Al-Qunduzi al-Hanafi dalam Yanabi' al-Mawaddah bab 95 meriwayatkan bahwa Jabir bin 'Abdullah berkata, Rasulullah saw bersabda: “Wahai Jabir! Sesungguhnya para wasiku dan para imam selepasku pertamanya Ali kemudian Hasan kemudian Husain kemudian Ali bin Husain kemudian Muhammad bin Ali Al-Baqir. Anda akan menemuinya wahai Jabir sekiranya Anda mendapatinya; maka sampailah salamku kepadanya. Kemudian Ja'far bin Muhammad, kemudian Musa bin Ja'far, kemudian Ali bin Musa, kemudian Muhammad bin Ali, kemudian Ali bin Muhammad, kemudian Hasan bin Ali. Kemudian Al-Qa'im, namanya sama dengan namaku dan kunyahnya sama dengan kunyahku, anak Hasan bin Ali. Dengan beliaulah Allah akan 'membuka' seluruh pelosok bumi di Timur dan di Barat, dialah yang ghaib dari penglihatan. Tidak akan percaya kepada imamahnya melainkan orang yang telah diuji hatinya oleh Allah Swt.”  Kemudian Jabir berkata, “Wahai Rasulullah, apakah orang-orang bisa mengambil manfaat darinya ketika ghaibnya?” Beliau menjawab, “Ya! Demi yang mengutuskan aku dengan kenabian sesungguhnya mereka mengambil cahaya daripada wilayahnya ketika ghaibnya, seperti orang mengambil faedah dari matahari sekalipun ianya ditutupi awan.”

Shahih al-Bukhari diriwayatkan dari Jabir bin Samurah: “Saya mendengar Nabi saw berkata: “Akan ada 12 pemimpin (amir). Kemudian beliau membisikkan sebuah kalimat yang tidak saya dengar.

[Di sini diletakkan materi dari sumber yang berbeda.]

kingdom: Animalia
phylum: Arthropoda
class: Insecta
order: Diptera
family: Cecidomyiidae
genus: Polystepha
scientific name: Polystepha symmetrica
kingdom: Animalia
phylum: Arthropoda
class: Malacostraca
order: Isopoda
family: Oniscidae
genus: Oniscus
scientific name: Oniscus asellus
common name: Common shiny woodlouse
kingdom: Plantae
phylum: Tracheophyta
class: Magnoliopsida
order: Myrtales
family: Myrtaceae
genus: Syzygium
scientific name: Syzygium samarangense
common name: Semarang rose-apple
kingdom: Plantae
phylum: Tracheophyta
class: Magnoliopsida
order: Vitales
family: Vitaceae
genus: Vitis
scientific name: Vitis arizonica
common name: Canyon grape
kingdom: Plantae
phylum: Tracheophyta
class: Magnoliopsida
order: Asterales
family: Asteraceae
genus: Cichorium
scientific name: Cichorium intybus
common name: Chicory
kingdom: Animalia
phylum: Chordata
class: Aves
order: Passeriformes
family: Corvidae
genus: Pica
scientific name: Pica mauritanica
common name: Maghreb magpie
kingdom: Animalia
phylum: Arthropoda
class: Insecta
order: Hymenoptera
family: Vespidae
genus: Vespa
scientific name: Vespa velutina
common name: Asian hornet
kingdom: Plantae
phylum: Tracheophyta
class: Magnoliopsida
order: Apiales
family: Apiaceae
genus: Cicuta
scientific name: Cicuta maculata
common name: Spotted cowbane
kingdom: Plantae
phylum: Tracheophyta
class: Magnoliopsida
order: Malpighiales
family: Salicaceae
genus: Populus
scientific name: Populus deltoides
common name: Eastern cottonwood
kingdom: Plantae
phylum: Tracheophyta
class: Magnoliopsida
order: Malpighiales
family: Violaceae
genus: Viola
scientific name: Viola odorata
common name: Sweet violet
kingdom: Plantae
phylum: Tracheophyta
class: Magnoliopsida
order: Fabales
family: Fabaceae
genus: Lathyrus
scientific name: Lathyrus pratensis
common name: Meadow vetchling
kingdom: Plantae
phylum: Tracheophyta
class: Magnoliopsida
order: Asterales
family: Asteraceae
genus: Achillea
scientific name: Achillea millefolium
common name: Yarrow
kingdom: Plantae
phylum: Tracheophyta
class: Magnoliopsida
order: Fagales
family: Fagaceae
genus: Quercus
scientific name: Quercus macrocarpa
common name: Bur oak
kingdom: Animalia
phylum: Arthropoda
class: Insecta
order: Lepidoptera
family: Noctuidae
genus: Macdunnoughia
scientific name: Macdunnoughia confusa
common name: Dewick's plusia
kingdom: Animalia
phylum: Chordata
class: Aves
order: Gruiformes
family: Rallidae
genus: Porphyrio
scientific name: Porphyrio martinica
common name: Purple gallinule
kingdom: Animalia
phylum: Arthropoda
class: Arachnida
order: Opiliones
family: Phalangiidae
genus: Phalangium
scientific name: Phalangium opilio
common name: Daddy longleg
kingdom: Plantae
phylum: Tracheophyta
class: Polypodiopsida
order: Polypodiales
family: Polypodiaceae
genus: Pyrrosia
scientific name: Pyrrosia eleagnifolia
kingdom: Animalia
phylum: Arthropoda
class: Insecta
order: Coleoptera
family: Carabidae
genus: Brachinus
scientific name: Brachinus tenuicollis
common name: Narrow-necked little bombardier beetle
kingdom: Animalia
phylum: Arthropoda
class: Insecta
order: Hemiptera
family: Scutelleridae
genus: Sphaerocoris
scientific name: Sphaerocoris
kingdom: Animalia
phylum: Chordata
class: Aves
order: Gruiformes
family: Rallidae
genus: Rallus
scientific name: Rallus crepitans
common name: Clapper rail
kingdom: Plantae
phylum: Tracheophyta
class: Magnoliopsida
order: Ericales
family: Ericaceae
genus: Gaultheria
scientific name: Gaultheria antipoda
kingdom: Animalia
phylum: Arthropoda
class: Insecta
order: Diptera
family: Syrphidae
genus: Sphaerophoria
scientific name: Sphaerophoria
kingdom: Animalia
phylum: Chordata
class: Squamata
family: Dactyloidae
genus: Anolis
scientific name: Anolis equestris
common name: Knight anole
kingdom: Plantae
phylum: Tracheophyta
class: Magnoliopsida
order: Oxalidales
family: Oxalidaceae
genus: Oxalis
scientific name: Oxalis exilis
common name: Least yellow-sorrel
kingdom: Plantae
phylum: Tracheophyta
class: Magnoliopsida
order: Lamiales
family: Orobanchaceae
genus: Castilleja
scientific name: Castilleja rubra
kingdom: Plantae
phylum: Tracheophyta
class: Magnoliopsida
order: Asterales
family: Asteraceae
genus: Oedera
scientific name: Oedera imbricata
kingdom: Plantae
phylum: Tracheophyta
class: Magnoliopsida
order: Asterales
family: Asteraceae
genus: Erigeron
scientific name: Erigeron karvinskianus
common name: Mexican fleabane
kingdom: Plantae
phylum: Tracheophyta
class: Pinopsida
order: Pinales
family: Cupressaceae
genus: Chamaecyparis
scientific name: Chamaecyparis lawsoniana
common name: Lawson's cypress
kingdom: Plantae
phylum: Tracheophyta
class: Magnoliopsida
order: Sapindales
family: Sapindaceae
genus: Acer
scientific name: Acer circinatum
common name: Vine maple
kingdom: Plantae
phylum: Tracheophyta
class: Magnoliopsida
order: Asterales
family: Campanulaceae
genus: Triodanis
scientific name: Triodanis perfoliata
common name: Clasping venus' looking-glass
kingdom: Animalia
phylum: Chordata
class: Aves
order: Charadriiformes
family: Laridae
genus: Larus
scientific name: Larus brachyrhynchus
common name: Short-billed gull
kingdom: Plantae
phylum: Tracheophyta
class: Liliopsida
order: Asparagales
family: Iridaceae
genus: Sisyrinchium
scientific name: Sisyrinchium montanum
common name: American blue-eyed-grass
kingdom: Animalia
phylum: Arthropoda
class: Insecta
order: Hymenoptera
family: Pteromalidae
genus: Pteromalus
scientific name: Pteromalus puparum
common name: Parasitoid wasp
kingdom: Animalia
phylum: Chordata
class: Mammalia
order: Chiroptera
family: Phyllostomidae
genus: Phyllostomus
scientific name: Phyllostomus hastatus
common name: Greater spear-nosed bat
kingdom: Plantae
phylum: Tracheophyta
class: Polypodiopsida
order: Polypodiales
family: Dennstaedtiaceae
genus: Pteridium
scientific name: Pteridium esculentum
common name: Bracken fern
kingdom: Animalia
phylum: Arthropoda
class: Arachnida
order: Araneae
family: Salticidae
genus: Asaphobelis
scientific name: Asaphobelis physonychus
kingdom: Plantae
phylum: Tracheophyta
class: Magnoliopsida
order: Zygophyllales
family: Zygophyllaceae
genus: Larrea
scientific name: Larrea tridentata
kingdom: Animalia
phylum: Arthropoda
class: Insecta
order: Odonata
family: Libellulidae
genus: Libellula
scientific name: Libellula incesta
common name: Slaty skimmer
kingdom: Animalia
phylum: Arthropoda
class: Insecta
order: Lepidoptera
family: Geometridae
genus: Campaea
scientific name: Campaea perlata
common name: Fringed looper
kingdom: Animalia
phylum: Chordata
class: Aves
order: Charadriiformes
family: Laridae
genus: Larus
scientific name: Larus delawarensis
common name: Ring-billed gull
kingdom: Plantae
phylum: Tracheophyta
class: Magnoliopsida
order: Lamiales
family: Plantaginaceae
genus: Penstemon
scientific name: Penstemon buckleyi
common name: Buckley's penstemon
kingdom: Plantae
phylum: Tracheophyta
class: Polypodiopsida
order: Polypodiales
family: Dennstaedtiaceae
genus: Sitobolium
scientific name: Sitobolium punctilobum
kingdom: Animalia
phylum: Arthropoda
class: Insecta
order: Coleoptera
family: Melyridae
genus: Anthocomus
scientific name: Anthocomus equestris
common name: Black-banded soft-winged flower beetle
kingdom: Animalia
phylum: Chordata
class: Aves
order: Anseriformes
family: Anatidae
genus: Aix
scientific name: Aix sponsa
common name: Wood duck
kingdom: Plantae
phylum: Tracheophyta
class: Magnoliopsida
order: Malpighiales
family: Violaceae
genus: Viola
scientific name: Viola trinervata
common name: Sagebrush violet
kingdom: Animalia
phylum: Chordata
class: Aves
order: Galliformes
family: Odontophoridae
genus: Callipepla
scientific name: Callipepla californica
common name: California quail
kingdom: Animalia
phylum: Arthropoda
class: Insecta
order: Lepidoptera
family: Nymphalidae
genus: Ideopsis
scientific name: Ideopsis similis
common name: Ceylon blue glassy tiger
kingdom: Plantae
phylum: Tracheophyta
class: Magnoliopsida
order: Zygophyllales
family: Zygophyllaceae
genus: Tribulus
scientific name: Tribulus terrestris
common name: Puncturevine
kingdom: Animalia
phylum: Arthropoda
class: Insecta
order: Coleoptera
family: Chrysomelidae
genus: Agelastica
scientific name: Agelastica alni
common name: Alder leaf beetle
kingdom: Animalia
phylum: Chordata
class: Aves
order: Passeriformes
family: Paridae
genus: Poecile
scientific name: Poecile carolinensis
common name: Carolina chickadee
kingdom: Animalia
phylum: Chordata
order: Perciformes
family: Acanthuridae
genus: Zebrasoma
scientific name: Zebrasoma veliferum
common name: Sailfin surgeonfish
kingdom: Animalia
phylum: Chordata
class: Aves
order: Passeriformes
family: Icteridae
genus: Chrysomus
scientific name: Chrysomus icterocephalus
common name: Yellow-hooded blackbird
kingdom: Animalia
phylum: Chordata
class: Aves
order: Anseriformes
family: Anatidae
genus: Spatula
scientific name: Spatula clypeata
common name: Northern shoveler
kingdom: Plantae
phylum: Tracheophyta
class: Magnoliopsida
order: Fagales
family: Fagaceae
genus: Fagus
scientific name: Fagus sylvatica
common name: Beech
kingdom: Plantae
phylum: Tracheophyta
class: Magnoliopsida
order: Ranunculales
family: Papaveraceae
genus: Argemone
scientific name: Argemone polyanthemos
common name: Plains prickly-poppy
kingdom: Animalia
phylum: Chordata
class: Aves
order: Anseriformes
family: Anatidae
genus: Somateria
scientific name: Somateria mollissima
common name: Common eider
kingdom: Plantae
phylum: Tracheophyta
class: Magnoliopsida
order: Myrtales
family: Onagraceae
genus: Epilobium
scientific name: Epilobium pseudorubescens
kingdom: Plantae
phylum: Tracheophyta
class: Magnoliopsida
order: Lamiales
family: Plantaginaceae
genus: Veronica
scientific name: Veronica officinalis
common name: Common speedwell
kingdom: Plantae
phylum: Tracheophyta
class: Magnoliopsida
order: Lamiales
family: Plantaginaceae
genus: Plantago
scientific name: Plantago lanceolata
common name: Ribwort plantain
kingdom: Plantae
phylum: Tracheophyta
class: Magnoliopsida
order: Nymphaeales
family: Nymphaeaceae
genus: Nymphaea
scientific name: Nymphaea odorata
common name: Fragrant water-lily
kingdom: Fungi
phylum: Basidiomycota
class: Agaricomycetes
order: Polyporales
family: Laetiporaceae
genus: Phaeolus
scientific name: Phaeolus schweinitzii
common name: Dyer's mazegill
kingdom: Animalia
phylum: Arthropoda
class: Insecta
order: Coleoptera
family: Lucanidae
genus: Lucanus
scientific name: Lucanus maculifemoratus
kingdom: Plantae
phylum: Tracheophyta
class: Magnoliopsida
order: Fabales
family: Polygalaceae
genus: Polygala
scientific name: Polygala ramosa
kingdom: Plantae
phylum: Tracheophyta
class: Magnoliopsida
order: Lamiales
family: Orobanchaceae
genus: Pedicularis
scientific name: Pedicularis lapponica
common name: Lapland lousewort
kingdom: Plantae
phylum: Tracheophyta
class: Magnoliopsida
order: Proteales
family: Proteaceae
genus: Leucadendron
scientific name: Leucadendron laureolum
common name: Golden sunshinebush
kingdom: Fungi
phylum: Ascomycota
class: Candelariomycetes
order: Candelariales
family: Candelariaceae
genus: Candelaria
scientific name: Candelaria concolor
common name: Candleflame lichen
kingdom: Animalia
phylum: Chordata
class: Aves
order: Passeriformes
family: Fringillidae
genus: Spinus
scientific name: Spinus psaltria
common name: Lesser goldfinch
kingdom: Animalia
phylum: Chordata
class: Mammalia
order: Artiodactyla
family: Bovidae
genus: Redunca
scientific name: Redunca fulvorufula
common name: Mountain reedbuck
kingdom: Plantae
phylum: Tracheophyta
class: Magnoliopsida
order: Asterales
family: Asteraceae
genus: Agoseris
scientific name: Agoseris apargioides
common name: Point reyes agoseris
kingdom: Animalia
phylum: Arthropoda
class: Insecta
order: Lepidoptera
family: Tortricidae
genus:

Ayah saya berkata, Nabi Muhammad saw menambahkan: Mereka semua berasal dari Quraiys.” [Shahih al Bukhari, hadist 9.329].

Muslim meriwayatkan dari Jabir bin Samurah, ia berkata: “Saya mendengar Rasulullah saw bersabda: “ Masalah (kehidupan) tidak akan berakhir, sampai berlalunya dua belas khalifah” Kemudian beliau membisikan sebuah kalimat. Aku bertanya kepada ayahku apa yang Nabi katakan. Ia menjawab: Nabi berkata, ‘Semua berasal dari Quraiys’.” [Shahih Muslim, Kitab al-Imarah,1980,edisi Arab Saudi, 3: 1452,hadis 5.]

Dalam Musnad Ahmad tercantum hadis bahwa Nabi Muhammad saw berkata: “Kelak ada dua belas orang khalifah untuk masyarakat ini. Semuanya dari Quraisy.” [Musnad Ibn Hanbal, jil 5, hal.106].

Adapun tentang Ali bin Abi Thalib ra berkomunikasi dengan Muawiyah adalah fakta sejarah dan tidak menurunkan derajat atau kemuliaan Ali yang disebut oleh Rasulullah saw sebagai pintu ilmunya. Ketika Rasulullah saw hidup pun banyak melakukan komunikasi politik dengan musuh-musuh Islam. Bahkan mengikat perjanjian. Namun, apakah itu merendahkan derajat kenabian? Saya kira tidak karena di situlah Nabi mendidik umatnya untuk melakukan dialog sebelum akhirnya diputuskan untuk memerangi.

Begitu juga dengan Ali bin Abi Thalib ra, mengajak Muawiyah untuk berdialog. Namun tidak digubrisnya. Malah ketika terjadi Perang Shiffin dan terdesak kalah, baru Muawiyah mengajak tahkim. Kemudian dalam tahkim itu dimenangkan oleh Muawiyah dengan cara yang licik. Hal itu yang membuat marah sebagian umat Islam dan memisahkan diri dari Ali dan Muawiyah yang selanjutnya dijuluki Khawarij. Orang-orang Khawarij inilah yang membunuh Ali ketika shalat subuh dan tidak berhasil membunuh Muawiyah.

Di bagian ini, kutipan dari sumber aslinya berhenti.